King Cascades: Located in Prince Regent National Park, this terraced waterfall can only be reached by boat. Make sure you change into your swimmers on the way to King Cascades. When the ship cruises close enough to put its bow under the tumbling water, get someone to take your photo enjoying a 'shower' surrounded by the wild beauty of the national park.

Talbot Bay: Sir David Attenborough described the mighty 12-m tides at Talbot Bay as "one the greatest natural wonders of the world". While you can view the phenomenon from the expedition ship, many adventurous travellers opt for a high-speed boat ride through the gaps in the sandstone walls to experience Talbot Bay's famous Horizontal Falls up close. Although these are called waterfalls, the flow actually consists of intense tidal currents pouring through a 300m gap in the McLarty Ranges.

Raft Point: Raft Point's soaring red cliffs will have you reaching for your camera. But it's the Aboriginal rock art that draws an even bigger gasp. The secluded Aboriginal rock art gallery at Raft Point includes Wandjina drawings of the ancient spirits who were believed to renew the land during the big wet, which happened every year. If you look closely, you can also see the delicate, graceful Bradshaw figures, which were painted over during the creation of the Wandjina drawings.

Mitchell Falls: Located in Mitchell National Park, these four-tiered falls are one of the most famous sights in the entire Kimberley region. They were created by the Mitchell River and its tributaries, which created spectacular gorges and waterfalls throughout the sandstone plateau.

AIM OF THE TASK :: According to the passage on Kimberley sights, what does the flow of Talbot Bay's Horizontal Falls actually consist of? The listing comes from a separate source unrelated to the passage on Kimberley sights.

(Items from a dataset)
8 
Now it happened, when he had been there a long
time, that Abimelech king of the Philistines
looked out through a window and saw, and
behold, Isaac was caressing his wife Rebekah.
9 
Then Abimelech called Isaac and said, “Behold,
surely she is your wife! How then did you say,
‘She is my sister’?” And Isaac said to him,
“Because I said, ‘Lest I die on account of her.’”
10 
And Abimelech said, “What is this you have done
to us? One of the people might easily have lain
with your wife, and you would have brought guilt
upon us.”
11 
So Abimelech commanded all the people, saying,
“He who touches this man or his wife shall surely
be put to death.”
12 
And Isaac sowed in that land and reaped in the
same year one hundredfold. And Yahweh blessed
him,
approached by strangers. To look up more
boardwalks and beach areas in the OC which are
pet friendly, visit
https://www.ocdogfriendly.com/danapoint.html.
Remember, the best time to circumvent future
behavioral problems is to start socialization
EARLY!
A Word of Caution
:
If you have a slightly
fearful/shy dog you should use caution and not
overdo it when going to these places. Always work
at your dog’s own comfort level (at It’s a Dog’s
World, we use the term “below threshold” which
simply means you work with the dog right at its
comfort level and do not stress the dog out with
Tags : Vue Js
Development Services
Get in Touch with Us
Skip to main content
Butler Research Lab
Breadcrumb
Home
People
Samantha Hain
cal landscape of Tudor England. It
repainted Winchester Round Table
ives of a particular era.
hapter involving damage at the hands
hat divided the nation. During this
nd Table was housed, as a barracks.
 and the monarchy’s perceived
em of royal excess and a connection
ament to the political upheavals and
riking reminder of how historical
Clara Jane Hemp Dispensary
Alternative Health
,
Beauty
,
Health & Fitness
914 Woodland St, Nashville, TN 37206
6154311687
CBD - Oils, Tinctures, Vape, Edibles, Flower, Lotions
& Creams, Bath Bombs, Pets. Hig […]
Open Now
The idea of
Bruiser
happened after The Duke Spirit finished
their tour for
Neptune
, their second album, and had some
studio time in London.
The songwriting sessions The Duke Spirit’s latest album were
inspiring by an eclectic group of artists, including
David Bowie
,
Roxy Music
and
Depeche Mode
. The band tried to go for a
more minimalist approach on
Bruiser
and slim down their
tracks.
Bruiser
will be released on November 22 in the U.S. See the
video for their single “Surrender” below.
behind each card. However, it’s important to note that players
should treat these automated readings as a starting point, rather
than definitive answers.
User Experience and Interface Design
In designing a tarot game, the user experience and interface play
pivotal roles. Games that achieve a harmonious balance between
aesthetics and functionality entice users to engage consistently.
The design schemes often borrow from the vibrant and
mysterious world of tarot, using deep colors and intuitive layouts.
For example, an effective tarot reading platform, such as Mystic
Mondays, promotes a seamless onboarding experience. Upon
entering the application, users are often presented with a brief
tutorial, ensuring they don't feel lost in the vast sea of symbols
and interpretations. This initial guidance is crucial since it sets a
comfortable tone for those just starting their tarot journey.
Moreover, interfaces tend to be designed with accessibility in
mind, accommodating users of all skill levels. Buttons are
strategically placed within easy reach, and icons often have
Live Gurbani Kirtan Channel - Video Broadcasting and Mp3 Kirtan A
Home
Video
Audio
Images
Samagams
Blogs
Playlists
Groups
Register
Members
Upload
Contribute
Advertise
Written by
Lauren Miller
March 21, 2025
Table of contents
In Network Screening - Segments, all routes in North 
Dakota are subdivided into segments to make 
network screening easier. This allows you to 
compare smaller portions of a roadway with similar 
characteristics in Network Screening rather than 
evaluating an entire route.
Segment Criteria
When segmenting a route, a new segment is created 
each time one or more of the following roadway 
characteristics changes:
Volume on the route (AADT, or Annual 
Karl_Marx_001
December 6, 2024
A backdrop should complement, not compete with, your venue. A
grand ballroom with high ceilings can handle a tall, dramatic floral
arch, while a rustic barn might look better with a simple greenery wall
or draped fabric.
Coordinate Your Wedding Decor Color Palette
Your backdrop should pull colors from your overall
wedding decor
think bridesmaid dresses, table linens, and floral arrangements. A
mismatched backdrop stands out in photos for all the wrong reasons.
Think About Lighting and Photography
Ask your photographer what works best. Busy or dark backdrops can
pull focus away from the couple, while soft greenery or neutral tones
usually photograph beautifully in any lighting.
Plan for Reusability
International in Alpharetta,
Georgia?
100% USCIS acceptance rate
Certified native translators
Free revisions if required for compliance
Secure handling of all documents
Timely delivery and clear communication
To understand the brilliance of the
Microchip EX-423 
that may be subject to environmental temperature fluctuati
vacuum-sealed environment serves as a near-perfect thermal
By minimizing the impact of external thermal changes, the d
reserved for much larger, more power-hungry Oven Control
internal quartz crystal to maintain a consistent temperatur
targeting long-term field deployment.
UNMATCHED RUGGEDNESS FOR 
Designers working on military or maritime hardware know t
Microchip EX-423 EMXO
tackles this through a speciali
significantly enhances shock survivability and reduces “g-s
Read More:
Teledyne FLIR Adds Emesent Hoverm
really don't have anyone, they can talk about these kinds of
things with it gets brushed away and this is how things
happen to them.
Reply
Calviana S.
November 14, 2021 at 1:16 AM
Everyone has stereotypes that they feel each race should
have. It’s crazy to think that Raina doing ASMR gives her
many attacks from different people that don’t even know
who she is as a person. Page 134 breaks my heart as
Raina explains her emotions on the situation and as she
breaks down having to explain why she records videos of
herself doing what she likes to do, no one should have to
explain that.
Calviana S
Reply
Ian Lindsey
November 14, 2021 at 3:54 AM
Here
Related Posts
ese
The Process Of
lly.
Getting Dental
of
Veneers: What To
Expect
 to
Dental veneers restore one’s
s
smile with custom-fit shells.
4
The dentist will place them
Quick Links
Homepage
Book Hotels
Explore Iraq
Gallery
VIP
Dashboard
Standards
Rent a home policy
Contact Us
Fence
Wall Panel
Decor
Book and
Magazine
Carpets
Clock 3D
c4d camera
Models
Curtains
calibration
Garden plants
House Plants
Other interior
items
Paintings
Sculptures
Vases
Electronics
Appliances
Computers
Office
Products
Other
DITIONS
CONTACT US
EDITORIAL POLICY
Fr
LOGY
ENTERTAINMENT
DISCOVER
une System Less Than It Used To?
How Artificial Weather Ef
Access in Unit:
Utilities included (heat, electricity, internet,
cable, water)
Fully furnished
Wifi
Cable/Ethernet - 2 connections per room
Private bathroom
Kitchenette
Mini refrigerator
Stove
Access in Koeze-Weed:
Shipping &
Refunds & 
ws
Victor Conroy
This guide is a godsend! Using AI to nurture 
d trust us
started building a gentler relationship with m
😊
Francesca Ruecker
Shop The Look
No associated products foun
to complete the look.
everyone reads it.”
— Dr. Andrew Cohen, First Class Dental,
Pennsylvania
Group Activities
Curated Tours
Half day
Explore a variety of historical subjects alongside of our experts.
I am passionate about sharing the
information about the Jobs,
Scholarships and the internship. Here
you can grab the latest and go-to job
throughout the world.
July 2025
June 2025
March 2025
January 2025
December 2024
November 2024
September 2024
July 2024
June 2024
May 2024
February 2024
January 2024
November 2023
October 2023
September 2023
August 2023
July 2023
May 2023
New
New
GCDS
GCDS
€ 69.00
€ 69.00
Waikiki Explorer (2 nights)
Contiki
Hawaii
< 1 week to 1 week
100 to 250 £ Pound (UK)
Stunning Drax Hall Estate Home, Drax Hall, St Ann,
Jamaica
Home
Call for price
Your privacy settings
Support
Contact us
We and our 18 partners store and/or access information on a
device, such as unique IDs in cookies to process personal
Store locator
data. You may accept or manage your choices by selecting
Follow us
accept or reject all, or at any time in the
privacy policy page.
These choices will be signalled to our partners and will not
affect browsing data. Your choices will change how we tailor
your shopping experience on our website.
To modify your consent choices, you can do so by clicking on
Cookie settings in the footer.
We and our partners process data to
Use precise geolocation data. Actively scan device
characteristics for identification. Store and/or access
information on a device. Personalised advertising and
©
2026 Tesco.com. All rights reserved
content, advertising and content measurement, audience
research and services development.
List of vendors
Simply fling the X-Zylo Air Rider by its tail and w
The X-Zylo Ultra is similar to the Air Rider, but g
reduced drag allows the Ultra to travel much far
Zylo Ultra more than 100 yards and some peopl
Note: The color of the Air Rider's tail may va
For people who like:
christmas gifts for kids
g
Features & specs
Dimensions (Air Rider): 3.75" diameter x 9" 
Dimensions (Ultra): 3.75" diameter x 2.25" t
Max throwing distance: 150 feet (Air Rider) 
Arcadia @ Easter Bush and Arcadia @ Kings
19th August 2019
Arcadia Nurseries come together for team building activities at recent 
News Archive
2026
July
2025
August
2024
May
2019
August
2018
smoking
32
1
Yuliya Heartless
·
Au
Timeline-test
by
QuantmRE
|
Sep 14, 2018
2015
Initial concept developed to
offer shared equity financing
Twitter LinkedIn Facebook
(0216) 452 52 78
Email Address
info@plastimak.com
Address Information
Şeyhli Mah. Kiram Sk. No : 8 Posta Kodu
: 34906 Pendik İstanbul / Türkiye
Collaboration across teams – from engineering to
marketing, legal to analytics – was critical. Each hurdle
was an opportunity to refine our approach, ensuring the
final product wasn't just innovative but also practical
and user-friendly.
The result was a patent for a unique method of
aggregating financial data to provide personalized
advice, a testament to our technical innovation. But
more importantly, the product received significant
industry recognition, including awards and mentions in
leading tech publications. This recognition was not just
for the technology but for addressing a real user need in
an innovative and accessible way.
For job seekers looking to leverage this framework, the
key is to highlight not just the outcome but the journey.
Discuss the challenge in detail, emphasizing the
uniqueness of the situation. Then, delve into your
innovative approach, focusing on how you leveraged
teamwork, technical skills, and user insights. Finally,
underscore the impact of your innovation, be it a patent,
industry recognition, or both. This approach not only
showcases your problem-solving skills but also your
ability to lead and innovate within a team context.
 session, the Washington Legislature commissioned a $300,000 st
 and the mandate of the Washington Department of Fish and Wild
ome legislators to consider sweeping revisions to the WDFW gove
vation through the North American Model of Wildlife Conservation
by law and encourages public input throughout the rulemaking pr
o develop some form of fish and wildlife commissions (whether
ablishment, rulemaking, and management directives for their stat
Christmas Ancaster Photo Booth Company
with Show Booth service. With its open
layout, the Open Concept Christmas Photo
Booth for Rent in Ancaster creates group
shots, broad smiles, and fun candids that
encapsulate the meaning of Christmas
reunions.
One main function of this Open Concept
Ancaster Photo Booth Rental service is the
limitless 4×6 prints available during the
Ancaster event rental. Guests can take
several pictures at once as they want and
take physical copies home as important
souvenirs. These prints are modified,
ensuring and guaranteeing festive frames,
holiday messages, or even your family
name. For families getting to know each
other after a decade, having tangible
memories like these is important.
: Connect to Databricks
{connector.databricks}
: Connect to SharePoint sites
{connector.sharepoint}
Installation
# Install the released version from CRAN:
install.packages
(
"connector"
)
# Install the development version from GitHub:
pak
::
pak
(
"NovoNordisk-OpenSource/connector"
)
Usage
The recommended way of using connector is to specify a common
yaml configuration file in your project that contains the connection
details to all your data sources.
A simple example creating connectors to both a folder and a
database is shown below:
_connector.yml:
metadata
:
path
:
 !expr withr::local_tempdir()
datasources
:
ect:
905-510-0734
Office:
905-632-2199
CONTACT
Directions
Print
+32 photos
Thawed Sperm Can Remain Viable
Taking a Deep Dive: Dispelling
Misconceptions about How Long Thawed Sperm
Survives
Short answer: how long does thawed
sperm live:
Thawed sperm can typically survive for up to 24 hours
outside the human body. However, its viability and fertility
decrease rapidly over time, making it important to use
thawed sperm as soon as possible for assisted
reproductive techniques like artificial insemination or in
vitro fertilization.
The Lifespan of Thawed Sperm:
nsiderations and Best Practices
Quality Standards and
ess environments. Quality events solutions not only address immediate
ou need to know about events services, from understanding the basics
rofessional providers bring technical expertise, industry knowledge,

SOLUTION FOR THIS EXERCISE :: Intense tidal currents pouring through a 300m gap in the McLarty Ranges.